It was only a matter of time before the North American batpocalypse reached South Carolina. But now that the S.C. Department of Natural Resources has announced that the bat-killing fungus behind the epidemic known as White Nose Syndrome (WNS) has arrived, biologists are hoping that some rapidly retreating species will be able to make a stand in the Palmetto State.

North America’s massive bat die-off began in Upstate New York in 2006 and spread slowly across much of the continent. Until 2011 its cause was a mystery. But once biologists traced the disease to a European cave fungus, bat experts began to wonder if there might be some natural barriers to the spread of WNS, which has killed an estimated 6 million animals so far. Wildlife ecologists have not yet quantified the effect of removing so many insect-eating predators from North America’s various ecosystems.

Mary Bunch, DNR’s Clemson University-based bat expert, has been anticipating the arrival of the disease for more than a year. But once the state collected a dead tricolored bat less than a mile from an established bat colony at Table Rock State Park last month, they expected the worse.

“You always hold out hope,” Bunch says. “We’ve had a lot of freezing nights in succession, and this keeps the bats in the hibernaculum, and that … makes it more ideal for the [fungus.] Now what remains to be seen is how far White Nose will penetrate and will we see the same mortality?”

The fungus, Geomyces destructans, thrives in cool, humid caves, and its spores spread bat-to-bat as colonies huddle together during winter hibernation. While the syndrome’s high mortality rates (topping 90 percent for some species) have long been the subject of alarm, scientists have only recently learned that the irritating face fungus actually kills bats indirectly by waking them during hibernation. Once awake, and without a population of warm-weather insects on which to survive, the bats rapidly deplete the reserves of fat that they need to survive the long, cold Northeast and Mid-Atlantic winters. Even those that don’t die of starvation in their caves are often too worn out to hunt their way back to health in spring.
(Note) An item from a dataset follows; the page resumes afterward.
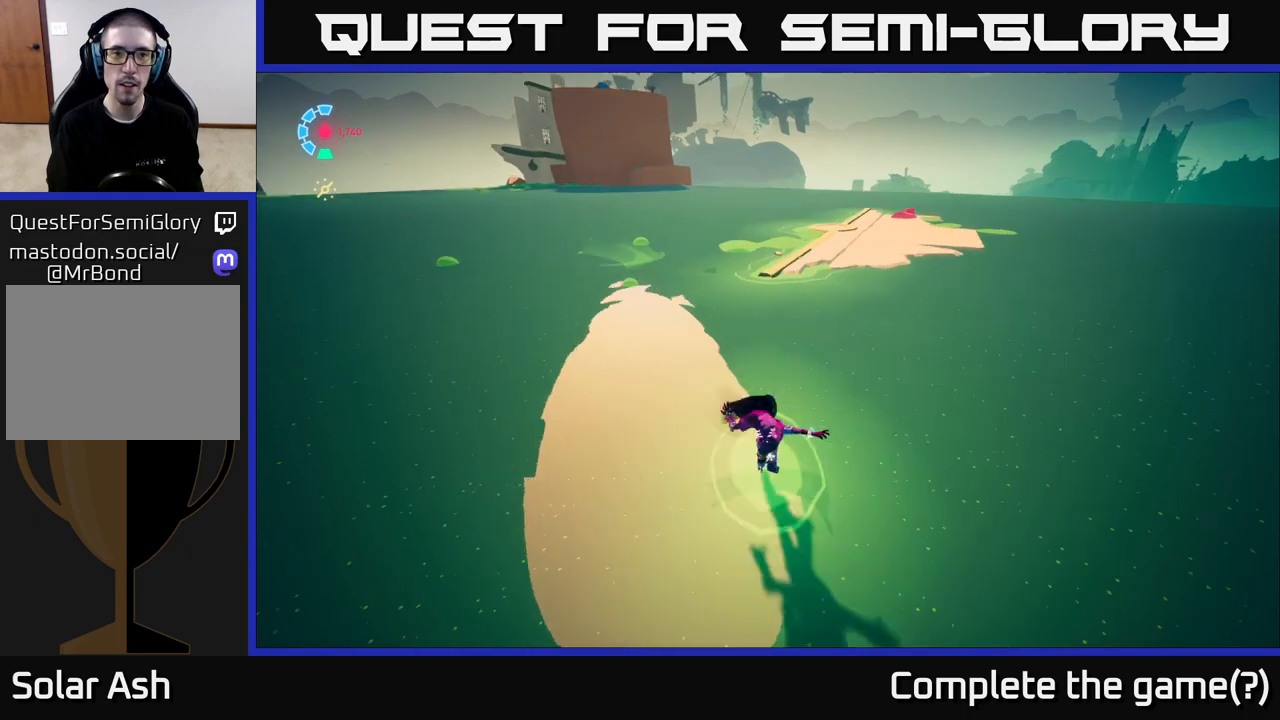
{"buttons": ["L2", "R2"], "left_stick": "up-right", "right_stick": "center", "events": [[167, "left_stick", "up-right"]]}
All of which means that similar species might stand a better chance of survival in warmer climates with shorter winters, particularly in areas that lack caves.

Tricolored bats like the infected one found at Table Rock live across South Carolina, but its habitats in the Midlands and the Lowcountry — hollow trees, buildings — lack the same consistent conditions and temperatures found in caves. “That fluctuation might give the edge to the bat,” Bunch says. “So this is something we’re going to watch and look for.”

Bunch believes those factors could make South Carolina the first place where tricolors survive the spread of the plague. For other species, though, the outlook is dim.

Case in point: the little brown bat, which in South Carolina is typically restricted to the mountains. “We know we have some at the Table Rock site. If those bats at the Table Rock site don’t make it, that’s pretty serious, because we’re the Southeastern-most part of their range,” Bunch says. “We were hoping that we were going to be the refugium for them.”

Bunch says the fungus found on the dead Table Rock bat is most likely present in the nearby colony, but having already checked the cave once this season, she won’t be taking a second look. She fears disturbing the sleeping colony, and if the fungus is present, going back for a second look would likely increase the number of deaths.

“You’re always tempted to go check it again, but you don’t dare,” she says. “So we will do another check next year, and I have a very bad feeling about what we’ll see.”

In the meantime, Bunch is working with different agencies to construct “bat towers” around the state. The hope is that building safe sleeping areas where the animals can sleep undisturbed will increase survival rates. She also encourages South Carolinans to put up bat boxes and to report any bats they see flying around during the daytime in early spring. The unseasonal activity is considered a sign of nearby WNS infestation.